The mayor of Russia’s capital Moscow on Thursday announced a “significant” easing of coronavirus restrictions citing the success of the vaccination campaign.
Starting Friday, Moscow will reopen its museums and libraries, while theatres and cinemas will be allowed to accommodate more visitors, Mayor Sergei Sobyanin said.
He said colleges, sports schools and children’s clubs will resume in-person attendance, while university students will continue studying remotely.
“The situation with the spread of the coronavirus infection inspires cautious optimism,” Sobyanin wrote on his blog.
However, bars and restaurants will continue to close at 11:00 pm and companies will need to ensure that at least 30 percent of their employees are working from home.
Sobyanin said that over the past week the city was registering on average of 2,000-4,000 new infections a day, “significantly less” than in late December.
The mayor also noted the “increasing speed” of the vaccination campaign, with more than 220,000 Muscovites inoculated in the city of more than 12 million.
“In this situation we can afford to significantly ease the existing restrictions,” Sobyanin said.
The elderly and people suffering from chronic illnesses are still advised to stay at home.
As the second wave of the pandemic swept across Europe in the autumn, Russia opted against introducing strict lockdown measures like at the start of the pandemic in the spring and instead pinned its hopes on the quick distribution of a vaccine.
Russia’s homemade Sputnik V jab was first made available to the public in December, with large-scale clinical trials still underway, while mass vaccination started this week on the orders of President Vladimir Putin.
The Russian leader himself is yet to receive the jab, which developers says is over 90 percent effective, despite doctors approving it for his age group late last year.

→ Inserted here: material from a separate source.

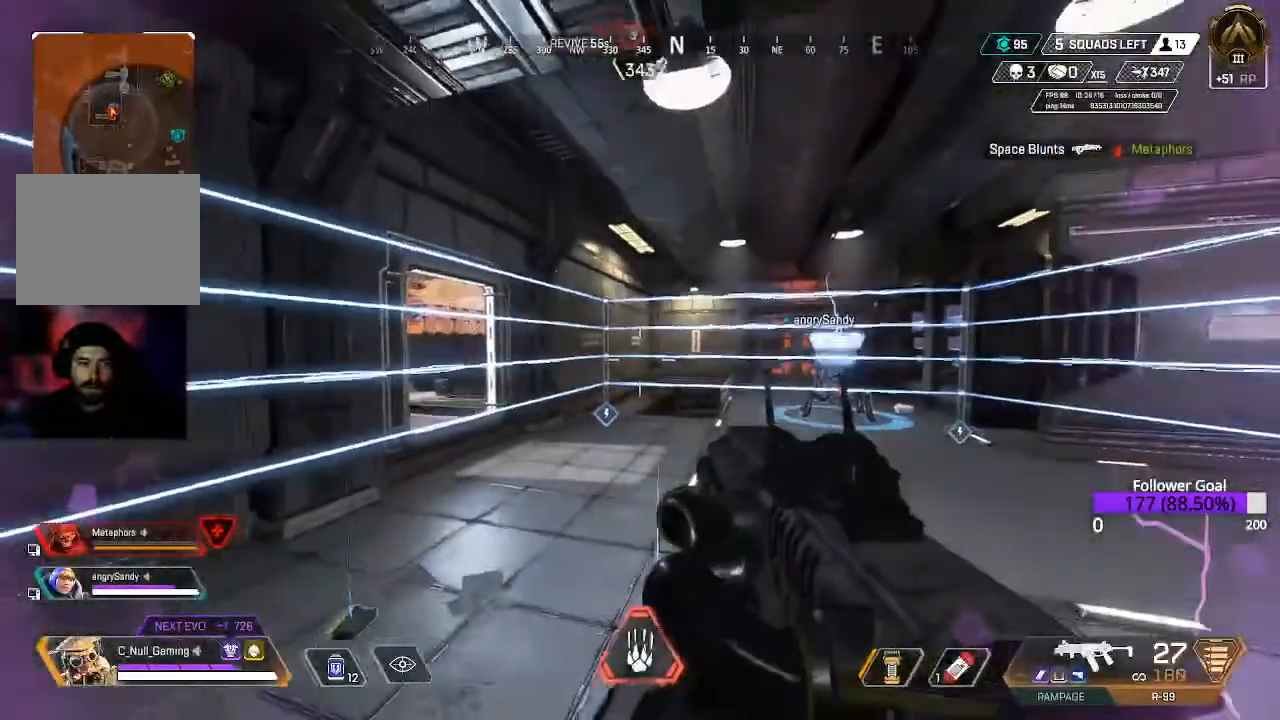
{"buttons": [], "left_stick": "right", "right_stick": "left", "events": [[50, "left_stick", "right"], [50, "right_stick", "left"], [267, "right_stick", "down-left"], [450, "right_stick", "left"]]}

The Russian Direct Investment Fund (RDIF), which funded the development of the vaccine, says that over 1,000,000 people have been vaccinated across Russia.
Observers have cast doubt on these claims, saying the numbers were likely significantly lower, while regions outside of Moscow have reported vaccine shortages.
Sputnik has also been registered in a number of Kremlin-friendly countries, including Belarus, Venezuela, Bolivia and Algeria.
As of Thursday, Russia had reported 3.6 million coronavirus cases, the fourth-highest caseload in the world.
Russia in December published data revealing that its virus death toll was more than three times higher than it had previously reported, making it the country with the third largest number of fatalities.